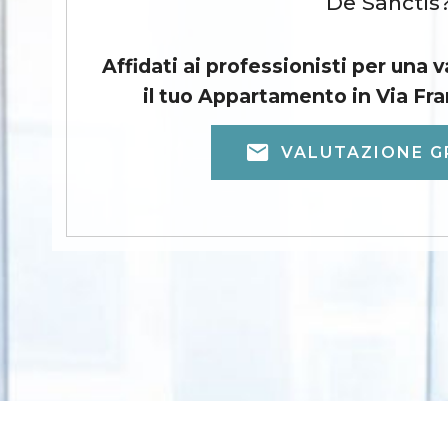
De Sanctis
Affidati ai professionisti per una 
il tuo Appartamento in Via Fr
VALUTAZIONE G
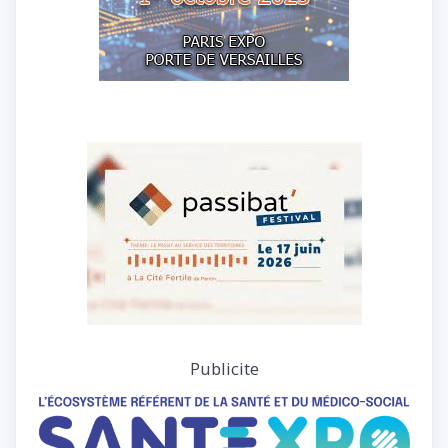
Publicite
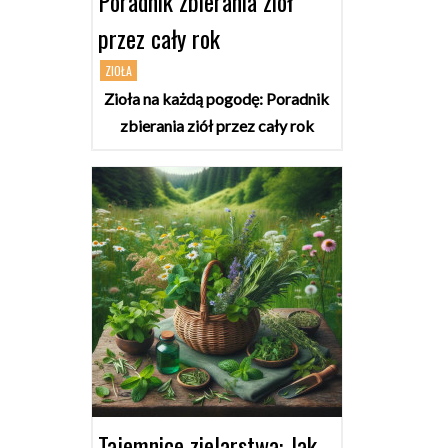
Poradnik zbierania ziół
przez cały rok
ZIOŁA
Zioła na każdą pogodę: Poradnik
zbierania ziół przez cały rok
Tajemnice zielarstwa: Jak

# DIRECTIONS FOR THIS TASK:
Check each line of the records above, and copy those that hold the word "zbierania".

# TASK RESULT:
Poradnik zbierania ziół
zbierania ziół przez cały rok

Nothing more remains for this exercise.